** Material for the task follows **

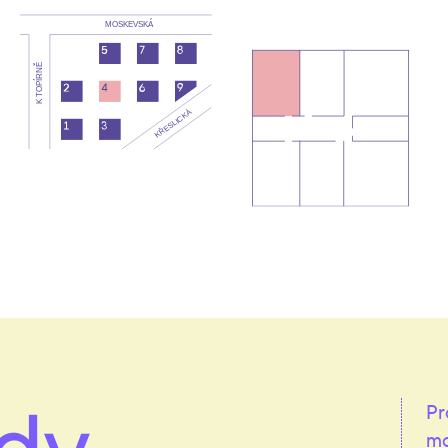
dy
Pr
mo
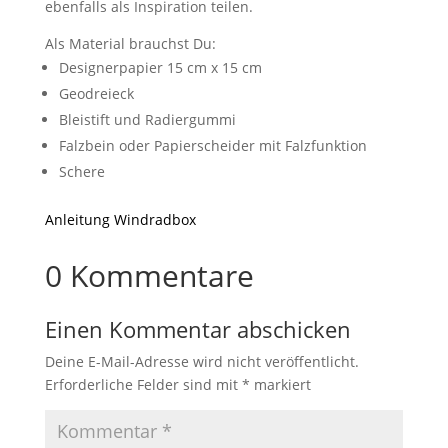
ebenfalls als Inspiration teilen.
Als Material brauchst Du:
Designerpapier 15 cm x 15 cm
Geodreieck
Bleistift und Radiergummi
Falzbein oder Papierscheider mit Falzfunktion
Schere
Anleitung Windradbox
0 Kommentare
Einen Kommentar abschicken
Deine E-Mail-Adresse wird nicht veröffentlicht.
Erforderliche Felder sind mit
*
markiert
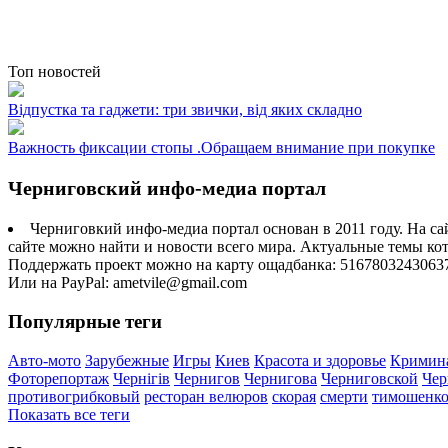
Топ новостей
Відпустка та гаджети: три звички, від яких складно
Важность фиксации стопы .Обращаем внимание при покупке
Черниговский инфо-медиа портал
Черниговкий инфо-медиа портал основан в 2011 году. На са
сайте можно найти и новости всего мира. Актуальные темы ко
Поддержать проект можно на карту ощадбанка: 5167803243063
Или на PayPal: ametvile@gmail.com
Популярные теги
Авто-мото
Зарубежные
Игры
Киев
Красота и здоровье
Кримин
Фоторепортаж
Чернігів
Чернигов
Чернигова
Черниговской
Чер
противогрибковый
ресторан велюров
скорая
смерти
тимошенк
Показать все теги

** End of Material for the task **
** Material for the task follows **

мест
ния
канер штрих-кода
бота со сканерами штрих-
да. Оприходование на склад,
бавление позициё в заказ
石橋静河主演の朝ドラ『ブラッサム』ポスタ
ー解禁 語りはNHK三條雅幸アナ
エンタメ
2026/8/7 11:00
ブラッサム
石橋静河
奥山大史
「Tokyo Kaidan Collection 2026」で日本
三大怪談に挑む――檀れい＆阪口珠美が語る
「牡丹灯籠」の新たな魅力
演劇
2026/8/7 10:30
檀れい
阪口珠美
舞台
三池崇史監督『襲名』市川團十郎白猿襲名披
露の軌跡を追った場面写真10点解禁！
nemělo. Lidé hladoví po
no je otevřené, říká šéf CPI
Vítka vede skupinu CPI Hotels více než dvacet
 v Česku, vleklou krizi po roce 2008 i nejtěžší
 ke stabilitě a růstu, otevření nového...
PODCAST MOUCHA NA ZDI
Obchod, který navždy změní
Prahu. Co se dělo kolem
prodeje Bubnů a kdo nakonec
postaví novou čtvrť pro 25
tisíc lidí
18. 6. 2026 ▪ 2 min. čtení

** End of Material for the task **
** Material for the task follows **

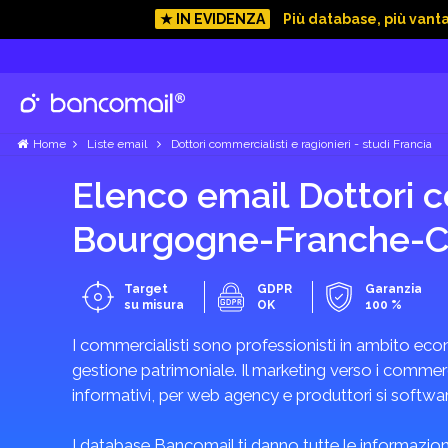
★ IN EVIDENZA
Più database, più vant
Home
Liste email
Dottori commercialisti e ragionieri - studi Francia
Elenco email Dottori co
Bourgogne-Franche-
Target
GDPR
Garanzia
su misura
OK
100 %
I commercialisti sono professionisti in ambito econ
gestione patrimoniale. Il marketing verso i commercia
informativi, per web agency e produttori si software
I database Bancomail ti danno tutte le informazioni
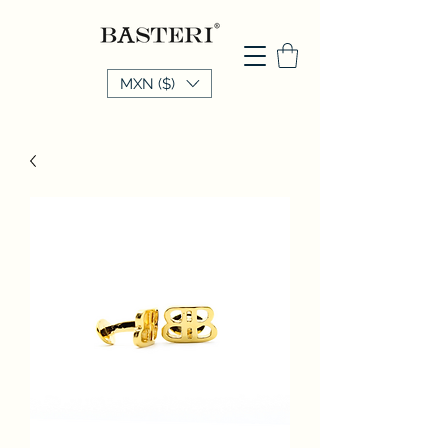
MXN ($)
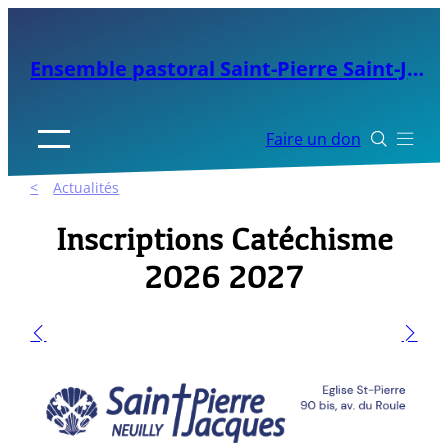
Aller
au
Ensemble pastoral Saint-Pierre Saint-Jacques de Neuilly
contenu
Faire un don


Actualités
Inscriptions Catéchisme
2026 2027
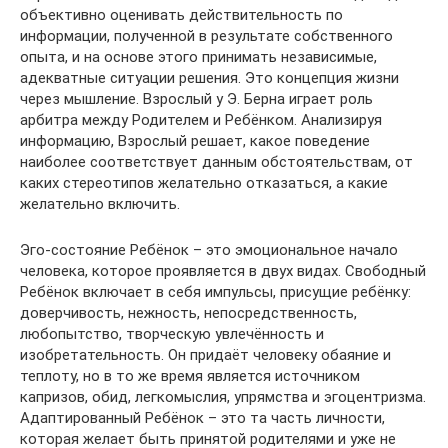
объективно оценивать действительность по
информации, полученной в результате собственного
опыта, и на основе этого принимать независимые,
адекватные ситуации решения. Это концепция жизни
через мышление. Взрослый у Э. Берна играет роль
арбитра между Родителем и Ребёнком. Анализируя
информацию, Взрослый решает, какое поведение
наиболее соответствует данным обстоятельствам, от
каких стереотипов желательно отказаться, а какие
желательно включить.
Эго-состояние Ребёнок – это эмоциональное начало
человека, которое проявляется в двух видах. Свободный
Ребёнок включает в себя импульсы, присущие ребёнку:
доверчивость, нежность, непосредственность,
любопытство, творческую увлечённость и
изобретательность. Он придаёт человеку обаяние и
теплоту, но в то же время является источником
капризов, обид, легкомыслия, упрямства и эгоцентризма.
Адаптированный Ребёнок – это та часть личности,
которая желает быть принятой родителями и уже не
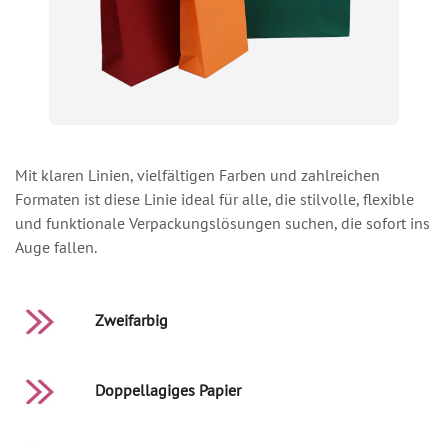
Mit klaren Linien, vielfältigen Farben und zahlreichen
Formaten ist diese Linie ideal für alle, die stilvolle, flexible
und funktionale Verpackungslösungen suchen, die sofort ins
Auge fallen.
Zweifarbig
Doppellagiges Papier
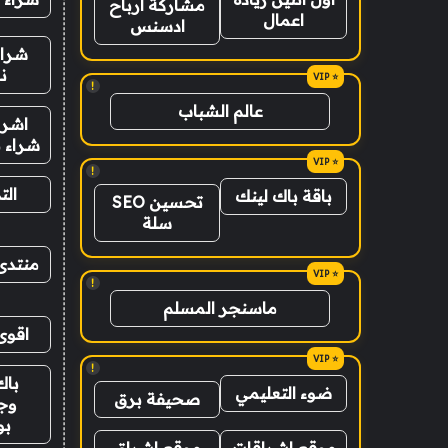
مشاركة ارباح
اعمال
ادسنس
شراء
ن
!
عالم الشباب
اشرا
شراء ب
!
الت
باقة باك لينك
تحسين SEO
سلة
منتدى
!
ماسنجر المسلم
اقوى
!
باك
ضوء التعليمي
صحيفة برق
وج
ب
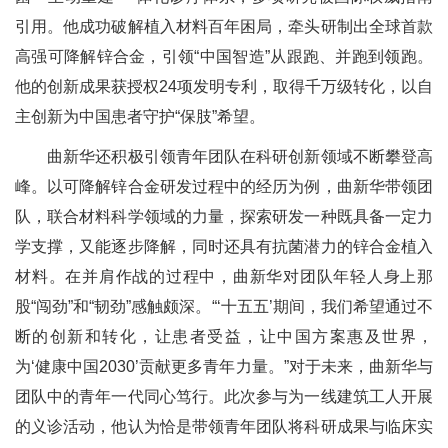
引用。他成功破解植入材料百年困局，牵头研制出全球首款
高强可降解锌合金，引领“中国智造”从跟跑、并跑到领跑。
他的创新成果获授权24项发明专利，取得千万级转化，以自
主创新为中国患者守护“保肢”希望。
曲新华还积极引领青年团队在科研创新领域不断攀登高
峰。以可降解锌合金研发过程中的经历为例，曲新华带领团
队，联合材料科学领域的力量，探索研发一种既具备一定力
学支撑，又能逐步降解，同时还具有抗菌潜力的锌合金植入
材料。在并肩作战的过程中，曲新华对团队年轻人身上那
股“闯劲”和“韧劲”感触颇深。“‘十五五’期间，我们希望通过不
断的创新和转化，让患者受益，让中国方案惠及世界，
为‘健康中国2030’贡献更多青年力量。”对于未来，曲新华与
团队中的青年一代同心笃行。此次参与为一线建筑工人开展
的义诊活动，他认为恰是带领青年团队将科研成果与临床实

** End of Material for the task **

== Written task ==
Once you have checked every line of the material above, return the ones that hold the string "email".

== Answer area ==
Liste email
Elenco email Dottori co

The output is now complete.